With Xposed, you simply install the framework (download here), and then you can add modules from within the interface. Modules are also available as separate APK files that you can side-load. Many of these modules come with their own settings interface, which enables users to have better control over the tweak.
Among my favorites are the experimental features on Greenify, the app that essentially suppresses apps not in need from launching on their own. The Xposed-enabled features on Greenify give users better control over greenified apps. For instance, Greenify can wake up a suspended application if it gets a push notification via Google Cloud Messaging (GCM). Greenify can also cut off wake-up paths so an app cannot be awoken by another app. The purpose here is to conserve battery and resources — Android is notorious for apps that hog system resources from the background.
Drawbacks? Should I forego custom ROMs altogether?
The only disadvantage I see with Xposed at this point is its incompatibility with the Android Runtime (ART). If you’re running KitKat and you’re enjoying the performance and battery-saving advantages of ART over Dalvik, then you would have to wait until the developers release a build of Xposed that supports ART. Otherwise, if you’d rather have added tweaks and functionalities from Xposed, then you’re better of sticking with Dalvik for the meantime. If you’re using ART and want to try Xposed, you can go ahead install the framework — it will automatically revert to Dalvik upon startup so you should ideally not get any conflicts or boot loops.

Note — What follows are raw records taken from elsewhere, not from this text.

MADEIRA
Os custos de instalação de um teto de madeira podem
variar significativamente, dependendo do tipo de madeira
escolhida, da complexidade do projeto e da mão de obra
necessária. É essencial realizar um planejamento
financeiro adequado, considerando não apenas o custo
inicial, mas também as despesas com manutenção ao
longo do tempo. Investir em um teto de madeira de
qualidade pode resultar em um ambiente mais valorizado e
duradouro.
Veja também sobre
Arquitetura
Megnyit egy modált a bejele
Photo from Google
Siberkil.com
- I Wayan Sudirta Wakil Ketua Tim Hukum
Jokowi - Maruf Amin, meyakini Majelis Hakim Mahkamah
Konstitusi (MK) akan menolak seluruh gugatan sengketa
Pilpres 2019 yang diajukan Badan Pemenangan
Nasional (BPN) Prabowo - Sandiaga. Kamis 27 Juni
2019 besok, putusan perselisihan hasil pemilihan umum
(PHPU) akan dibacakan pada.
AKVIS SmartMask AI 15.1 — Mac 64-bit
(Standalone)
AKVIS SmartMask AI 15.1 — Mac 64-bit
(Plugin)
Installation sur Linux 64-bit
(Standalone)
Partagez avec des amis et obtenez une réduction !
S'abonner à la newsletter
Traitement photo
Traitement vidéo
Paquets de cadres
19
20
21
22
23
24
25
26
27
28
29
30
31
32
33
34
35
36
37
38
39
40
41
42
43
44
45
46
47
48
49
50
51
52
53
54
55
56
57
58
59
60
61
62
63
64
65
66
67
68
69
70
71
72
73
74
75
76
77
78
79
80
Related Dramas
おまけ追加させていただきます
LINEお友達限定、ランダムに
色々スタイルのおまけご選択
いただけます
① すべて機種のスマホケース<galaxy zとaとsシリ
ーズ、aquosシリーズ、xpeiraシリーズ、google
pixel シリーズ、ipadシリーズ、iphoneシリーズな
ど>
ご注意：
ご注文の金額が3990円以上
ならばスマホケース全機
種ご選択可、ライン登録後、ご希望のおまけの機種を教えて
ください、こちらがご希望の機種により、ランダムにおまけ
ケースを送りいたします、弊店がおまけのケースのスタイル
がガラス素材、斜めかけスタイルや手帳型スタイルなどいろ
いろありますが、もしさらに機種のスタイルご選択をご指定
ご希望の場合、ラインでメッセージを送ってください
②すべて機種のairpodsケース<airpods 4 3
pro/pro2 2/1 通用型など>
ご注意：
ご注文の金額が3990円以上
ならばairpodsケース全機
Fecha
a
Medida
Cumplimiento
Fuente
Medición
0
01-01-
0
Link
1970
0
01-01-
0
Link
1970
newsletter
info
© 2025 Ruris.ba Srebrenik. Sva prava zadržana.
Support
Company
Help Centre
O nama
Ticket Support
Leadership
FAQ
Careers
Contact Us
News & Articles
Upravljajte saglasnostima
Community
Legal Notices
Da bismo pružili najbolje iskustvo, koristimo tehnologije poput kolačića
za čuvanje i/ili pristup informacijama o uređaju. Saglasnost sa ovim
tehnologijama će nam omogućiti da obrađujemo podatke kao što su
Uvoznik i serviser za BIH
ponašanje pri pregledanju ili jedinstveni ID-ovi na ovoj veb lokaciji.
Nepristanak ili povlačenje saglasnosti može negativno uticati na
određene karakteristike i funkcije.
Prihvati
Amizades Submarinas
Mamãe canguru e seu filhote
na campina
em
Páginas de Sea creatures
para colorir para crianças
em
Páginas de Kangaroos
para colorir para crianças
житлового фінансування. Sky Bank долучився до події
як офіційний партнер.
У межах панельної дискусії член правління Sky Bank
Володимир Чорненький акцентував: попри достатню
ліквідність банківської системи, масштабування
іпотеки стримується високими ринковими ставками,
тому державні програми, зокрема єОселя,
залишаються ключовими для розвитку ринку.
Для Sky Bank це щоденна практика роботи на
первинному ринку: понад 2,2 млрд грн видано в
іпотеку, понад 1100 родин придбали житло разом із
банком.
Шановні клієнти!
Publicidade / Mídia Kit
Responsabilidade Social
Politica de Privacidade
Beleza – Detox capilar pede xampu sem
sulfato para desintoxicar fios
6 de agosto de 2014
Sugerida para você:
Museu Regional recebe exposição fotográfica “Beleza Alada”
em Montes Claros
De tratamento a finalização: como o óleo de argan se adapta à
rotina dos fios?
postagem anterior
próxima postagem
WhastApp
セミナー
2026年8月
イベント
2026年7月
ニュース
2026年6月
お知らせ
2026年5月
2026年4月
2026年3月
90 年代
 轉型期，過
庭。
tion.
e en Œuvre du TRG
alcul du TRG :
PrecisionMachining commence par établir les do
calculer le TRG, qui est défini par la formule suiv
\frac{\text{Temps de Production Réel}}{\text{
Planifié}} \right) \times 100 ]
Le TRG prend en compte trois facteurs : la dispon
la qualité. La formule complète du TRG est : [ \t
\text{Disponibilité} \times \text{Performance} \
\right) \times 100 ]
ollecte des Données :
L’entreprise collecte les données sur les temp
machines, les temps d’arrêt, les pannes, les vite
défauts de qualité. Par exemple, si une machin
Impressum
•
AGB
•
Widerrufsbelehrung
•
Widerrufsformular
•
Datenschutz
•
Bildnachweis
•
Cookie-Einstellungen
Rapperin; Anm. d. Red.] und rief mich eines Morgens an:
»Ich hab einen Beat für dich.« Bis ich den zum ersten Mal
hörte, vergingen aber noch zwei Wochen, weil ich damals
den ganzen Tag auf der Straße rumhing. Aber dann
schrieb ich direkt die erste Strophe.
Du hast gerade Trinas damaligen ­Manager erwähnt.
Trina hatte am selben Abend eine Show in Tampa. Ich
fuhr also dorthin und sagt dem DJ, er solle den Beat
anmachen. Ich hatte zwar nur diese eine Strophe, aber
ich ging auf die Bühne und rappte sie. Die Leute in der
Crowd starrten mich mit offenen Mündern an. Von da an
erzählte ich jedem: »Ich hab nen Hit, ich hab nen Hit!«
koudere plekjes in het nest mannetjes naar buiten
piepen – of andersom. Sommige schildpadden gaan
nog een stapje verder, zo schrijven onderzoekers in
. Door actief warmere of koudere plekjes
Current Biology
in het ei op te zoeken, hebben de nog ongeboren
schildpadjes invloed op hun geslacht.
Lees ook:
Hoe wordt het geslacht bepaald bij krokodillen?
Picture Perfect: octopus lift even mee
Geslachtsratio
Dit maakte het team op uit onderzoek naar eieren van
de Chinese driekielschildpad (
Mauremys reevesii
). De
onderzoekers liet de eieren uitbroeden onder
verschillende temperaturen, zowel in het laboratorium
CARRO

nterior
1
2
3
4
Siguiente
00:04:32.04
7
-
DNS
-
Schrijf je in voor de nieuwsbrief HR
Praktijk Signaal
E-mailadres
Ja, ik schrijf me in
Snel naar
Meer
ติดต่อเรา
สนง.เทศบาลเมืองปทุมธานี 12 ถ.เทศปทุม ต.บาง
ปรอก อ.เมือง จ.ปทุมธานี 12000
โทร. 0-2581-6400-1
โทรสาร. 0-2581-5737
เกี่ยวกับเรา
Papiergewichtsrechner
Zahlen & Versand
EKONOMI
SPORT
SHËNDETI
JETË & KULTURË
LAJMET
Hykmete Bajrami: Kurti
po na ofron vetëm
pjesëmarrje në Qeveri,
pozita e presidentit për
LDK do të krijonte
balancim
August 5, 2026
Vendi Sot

With Xposed, does it mean we no longer have to explore with custom ROMs? This is a question that has been raised time and again since the Xposed team launched their beta. The answer is simple. If you need simple tweaks like UI changes or functionalities, then using the Xposed framework and adding modules might be the best choice. But if you want an altogether different Android experience, then you’re better off with a custom ROM.
I plan to cover custom ROMs and Xposed modules in-depth in the future. For now, if you have a rooted device, Xposed is a must-try!